**Fragmento del texto:**
La explotación agropecuaria tiene una única razón de ser: el asegurarle su estipendio a una aristócrata venida a menos. Aprovechando lo recóndito del lugar, la susodicha se las ha apañado para perpetuar un sistema medieval, atando a sus infelices a una tierra en la que cuando no sopla el viento… son ellos los que lo imitan, cual Eolos enardecidos. Un soplo que, con todo, no altera el orden establecido.
La llegada del señorito Tancredi -aburrido y, para más inri, enganchado al italodance– truncará la calma chicha. Lazzaro se convierte en la válvula de escape a tanta laxitud veraniega, pasando a compartir con el niño de mamá rincones secretos y hasta alimentación paupérrima. Un sucedáneo de amistad tanto para el uno como para el otro, aunque -se adivina- con un nivel de entrega y sinceridad por ambas partes bastante desigual.
Y es aquí donde de repente la ficción se quiebra y se muestra permeable a la irrupción de lo inopinado, de lo inexplicable. Nuestro Lazzaro inmortal amanece dos décadas después rodeado de ruinas y de olvido. Siguiendo el camino del expolio arribará a la gran ciudad, donde se reencontrará con un pequeño reducto poblado por aquellos campesinos abusados, convertidos ahora en parias practicantes de una economía de mera subsistencia.

**Tareas a realizar:**
a: Responde según el texto sobre Lazzaro:
(i) ¿Cuál es la única razón de ser de la explotación agropecuaria?
(ii) ¿A qué está enganchado el señorito Tancredi?
(iii) ¿Cuánto tiempo después amanece Lazzaro rodeado de ruinas y de olvido?
b: Cita literalmente el pasaje del texto sobre Lazzaro que empieza en "La llegada del" y termina en "de mera subsistencia.".
c: Enumera, en el orden en que aparecen, todas las palabras del texto sobre Lazzaro que empiezan por «in».
Los registros no tienen ningún papel en este ejercicio.

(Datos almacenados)
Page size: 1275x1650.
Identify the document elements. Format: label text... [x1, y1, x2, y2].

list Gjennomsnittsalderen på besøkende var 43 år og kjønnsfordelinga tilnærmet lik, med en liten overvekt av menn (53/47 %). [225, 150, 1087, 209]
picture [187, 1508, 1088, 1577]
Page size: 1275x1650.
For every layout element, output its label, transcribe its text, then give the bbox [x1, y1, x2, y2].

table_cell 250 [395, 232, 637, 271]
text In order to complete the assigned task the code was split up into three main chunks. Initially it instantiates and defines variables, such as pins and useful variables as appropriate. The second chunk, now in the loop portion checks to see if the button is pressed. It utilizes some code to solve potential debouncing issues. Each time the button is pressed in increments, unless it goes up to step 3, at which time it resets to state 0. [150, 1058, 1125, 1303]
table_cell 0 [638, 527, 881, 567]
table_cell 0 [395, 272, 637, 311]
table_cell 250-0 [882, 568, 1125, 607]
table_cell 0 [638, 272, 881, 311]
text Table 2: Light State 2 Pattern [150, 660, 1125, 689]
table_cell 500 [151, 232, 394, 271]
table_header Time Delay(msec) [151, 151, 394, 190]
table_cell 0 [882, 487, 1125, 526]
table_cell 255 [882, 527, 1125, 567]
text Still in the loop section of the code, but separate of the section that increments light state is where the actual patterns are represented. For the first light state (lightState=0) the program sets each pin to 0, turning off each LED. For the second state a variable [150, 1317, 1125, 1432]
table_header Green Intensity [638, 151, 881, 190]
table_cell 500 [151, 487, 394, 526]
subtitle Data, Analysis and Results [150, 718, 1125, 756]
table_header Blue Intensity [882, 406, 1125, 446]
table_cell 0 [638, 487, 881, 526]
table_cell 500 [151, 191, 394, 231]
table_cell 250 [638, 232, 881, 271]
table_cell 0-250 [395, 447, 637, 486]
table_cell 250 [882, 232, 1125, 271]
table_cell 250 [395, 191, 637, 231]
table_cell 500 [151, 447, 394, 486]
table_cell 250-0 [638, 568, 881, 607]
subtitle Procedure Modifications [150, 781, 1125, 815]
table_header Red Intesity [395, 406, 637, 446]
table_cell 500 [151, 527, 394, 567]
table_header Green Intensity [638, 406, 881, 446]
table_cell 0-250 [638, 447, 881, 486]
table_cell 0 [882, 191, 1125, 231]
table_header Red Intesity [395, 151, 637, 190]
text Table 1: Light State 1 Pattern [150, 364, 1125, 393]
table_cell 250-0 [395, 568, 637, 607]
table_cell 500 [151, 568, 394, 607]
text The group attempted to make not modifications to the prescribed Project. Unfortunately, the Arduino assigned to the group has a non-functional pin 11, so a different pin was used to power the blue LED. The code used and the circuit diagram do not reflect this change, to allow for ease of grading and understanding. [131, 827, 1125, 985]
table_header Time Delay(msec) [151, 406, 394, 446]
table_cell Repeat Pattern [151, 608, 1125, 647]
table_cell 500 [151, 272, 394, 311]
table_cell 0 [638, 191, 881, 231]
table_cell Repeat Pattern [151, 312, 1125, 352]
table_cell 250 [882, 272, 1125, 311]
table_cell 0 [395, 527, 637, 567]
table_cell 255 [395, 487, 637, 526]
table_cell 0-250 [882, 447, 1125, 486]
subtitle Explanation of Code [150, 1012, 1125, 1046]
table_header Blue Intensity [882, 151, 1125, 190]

**Soluciones:**
a:
(i) Asegurarle su estipendio a una aristócrata venida a menos.
(ii) Al italodance.
(iii) Dos décadas después.

b:
La llegada del señorito Tancredi -aburrido y, para más inri, enganchado al italodance– truncará la calma chicha. Lazzaro se convierte en la válvula de escape a tanta laxitud veraniega, pasando a compartir con el niño de mamá rincones secretos y hasta alimentación paupérrima. Un sucedáneo de amistad tanto para el uno como para el otro, aunque -se adivina- con un nivel de entrega y sinceridad por ambas partes bastante desigual.
Y es aquí donde de repente la ficción se quiebra y se muestra permeable a la irrupción de lo inopinado, de lo inexplicable. Nuestro Lazzaro inmortal amanece dos décadas después rodeado de ruinas y de olvido. Siguiendo el camino del expolio arribará a la gran ciudad, donde se reencontrará con un pequeño reducto poblado por aquellos campesinos abusados, convertidos ahora en parias practicantes de una economía de mera subsistencia.

c: infelices, inri, inopinado, inexplicable, inmortal